Work task
Exactly as given, transcribe each entry that follows.

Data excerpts
<<<<

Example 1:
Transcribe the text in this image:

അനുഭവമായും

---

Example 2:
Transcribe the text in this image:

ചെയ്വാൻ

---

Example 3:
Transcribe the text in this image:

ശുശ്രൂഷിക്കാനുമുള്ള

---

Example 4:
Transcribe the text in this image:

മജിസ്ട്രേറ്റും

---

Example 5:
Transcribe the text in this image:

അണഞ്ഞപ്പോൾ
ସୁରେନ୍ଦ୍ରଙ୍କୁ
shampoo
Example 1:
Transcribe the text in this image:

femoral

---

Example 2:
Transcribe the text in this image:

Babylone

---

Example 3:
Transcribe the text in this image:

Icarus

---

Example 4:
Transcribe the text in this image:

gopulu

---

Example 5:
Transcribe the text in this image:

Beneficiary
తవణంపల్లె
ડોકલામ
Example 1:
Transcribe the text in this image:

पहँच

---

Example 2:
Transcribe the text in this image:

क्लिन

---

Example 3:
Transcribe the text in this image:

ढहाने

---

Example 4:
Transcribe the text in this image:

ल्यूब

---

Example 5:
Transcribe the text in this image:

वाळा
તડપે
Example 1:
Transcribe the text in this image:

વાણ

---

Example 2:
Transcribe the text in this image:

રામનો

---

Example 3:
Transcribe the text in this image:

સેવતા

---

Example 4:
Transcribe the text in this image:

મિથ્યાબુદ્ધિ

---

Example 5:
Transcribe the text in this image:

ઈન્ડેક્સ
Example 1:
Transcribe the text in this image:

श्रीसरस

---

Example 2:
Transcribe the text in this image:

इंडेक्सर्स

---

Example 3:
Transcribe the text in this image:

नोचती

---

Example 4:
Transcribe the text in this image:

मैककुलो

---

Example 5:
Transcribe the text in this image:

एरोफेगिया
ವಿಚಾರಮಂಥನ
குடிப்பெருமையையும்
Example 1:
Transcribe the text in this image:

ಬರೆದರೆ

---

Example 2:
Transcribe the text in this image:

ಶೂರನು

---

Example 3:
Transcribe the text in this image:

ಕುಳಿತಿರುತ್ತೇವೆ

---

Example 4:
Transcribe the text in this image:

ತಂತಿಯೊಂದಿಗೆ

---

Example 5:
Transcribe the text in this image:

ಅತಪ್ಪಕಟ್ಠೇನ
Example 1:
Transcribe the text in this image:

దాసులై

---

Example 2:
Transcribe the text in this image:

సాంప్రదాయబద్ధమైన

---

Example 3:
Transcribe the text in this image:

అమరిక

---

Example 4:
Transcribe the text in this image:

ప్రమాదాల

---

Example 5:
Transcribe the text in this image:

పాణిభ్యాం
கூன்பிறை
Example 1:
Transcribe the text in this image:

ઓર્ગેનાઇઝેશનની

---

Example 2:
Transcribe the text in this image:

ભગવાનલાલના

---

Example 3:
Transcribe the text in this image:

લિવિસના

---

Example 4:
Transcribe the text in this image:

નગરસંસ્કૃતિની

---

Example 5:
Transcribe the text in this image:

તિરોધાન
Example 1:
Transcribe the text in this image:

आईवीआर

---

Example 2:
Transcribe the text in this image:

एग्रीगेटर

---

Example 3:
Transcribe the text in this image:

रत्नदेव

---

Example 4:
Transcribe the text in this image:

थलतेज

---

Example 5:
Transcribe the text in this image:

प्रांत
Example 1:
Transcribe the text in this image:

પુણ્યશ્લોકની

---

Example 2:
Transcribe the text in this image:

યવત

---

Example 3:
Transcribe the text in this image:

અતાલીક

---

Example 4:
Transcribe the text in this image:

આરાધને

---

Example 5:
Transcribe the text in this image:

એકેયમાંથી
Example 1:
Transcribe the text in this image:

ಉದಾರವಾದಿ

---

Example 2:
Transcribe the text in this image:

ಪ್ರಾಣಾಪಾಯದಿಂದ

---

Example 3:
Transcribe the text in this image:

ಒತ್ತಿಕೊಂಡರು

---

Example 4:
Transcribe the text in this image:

>>>>

Response to the task
Example 1:
Transcribe the text in this image:

അനുഭവമായും

---

Example 2:
Transcribe the text in this image:

ചെയ്വാൻ

---

Example 3:
Transcribe the text in this image:

ശുശ്രൂഷിക്കാനുമുള്ള

---

Example 4:
Transcribe the text in this image:

മജിസ്ട്രേറ്റും

---

Example 5:
Transcribe the text in this image:

അണഞ്ഞപ്പോൾ
ସୁରେନ୍ଦ୍ରଙ୍କୁ
shampoo
Example 1:
Transcribe the text in this image:

femoral

---

Example 2:
Transcribe the text in this image:

Babylone

---

Example 3:
Transcribe the text in this image:

Icarus

---

Example 4:
Transcribe the text in this image:

gopulu

---

Example 5:
Transcribe the text in this image:

Beneficiary
తవణంపల్లె
ડોકલામ
Example 1:
Transcribe the text in this image:

पहँच

---

Example 2:
Transcribe the text in this image:

क्लिन

---

Example 3:
Transcribe the text in this image:

ढहाने

---

Example 4:
Transcribe the text in this image:

ल्यूब

---

Example 5:
Transcribe the text in this image:

वाळा
તડપે
Example 1:
Transcribe the text in this image:

વાણ

---

Example 2:
Transcribe the text in this image:

રામનો

---

Example 3:
Transcribe the text in this image:

સેવતા

---

Example 4:
Transcribe the text in this image:

મિથ્યાબુદ્ધિ

---

Example 5:
Transcribe the text in this image:

ઈન્ડેક્સ
Example 1:
Transcribe the text in this image:

श्रीसरस

---

Example 2:
Transcribe the text in this image:

इंडेक्सर्स

---

Example 3:
Transcribe the text in this image:

नोचती

---

Example 4:
Transcribe the text in this image:

मैककुलो

---

Example 5:
Transcribe the text in this image:

एरोफेगिया
ವಿಚಾರಮಂಥನ
குடிப்பெருமையையும்
Example 1:
Transcribe the text in this image:

ಬರೆದರೆ

---

Example 2:
Transcribe the text in this image:

ಶೂರನು

---

Example 3:
Transcribe the text in this image:

ಕುಳಿತಿರುತ್ತೇವೆ

---

Example 4:
Transcribe the text in this image:

ತಂತಿಯೊಂದಿಗೆ

---

Example 5:
Transcribe the text in this image:

ಅತಪ್ಪಕಟ್ಠೇನ
Example 1:
Transcribe the text in this image:

దాసులై

---

Example 2:
Transcribe the text in this image:

సాంప్రదాయబద్ధమైన

---

Example 3:
Transcribe the text in this image:

అమరిక

---

Example 4:
Transcribe the text in this image:

ప్రమాదాల

---

Example 5:
Transcribe the text in this image:

పాణిభ్యాం
கூன்பிறை
Example 1:
Transcribe the text in this image:

ઓર્ગેનાઇઝેશનની

---

Example 2:
Transcribe the text in this image:

ભગવાનલાલના

---

Example 3:
Transcribe the text in this image:

લિવિસના

---

Example 4:
Transcribe the text in this image:

નગરસંસ્કૃતિની

---

Example 5:
Transcribe the text in this image:

તિરોધાન
Example 1:
Transcribe the text in this image:

आईवीआर

---

Example 2:
Transcribe the text in this image:

एग्रीगेटर

---

Example 3:
Transcribe the text in this image:

रत्नदेव

---

Example 4:
Transcribe the text in this image:

थलतेज

---

Example 5:
Transcribe the text in this image:

प्रांत
Example 1:
Transcribe the text in this image:

પુણ્યશ્લોકની

---

Example 2:
Transcribe the text in this image:

યવત

---

Example 3:
Transcribe the text in this image:

અતાલીક

---

Example 4:
Transcribe the text in this image:

આરાધને

---

Example 5:
Transcribe the text in this image:

એકેયમાંથી
Example 1:
Transcribe the text in this image:

ಉದಾರವಾದಿ

---

Example 2:
Transcribe the text in this image:

ಪ್ರಾಣಾಪಾಯದಿಂದ

---

Example 3:
Transcribe the text in this image:

ಒತ್ತಿಕೊಂಡರು

---

Example 4:
Transcribe the text in this image:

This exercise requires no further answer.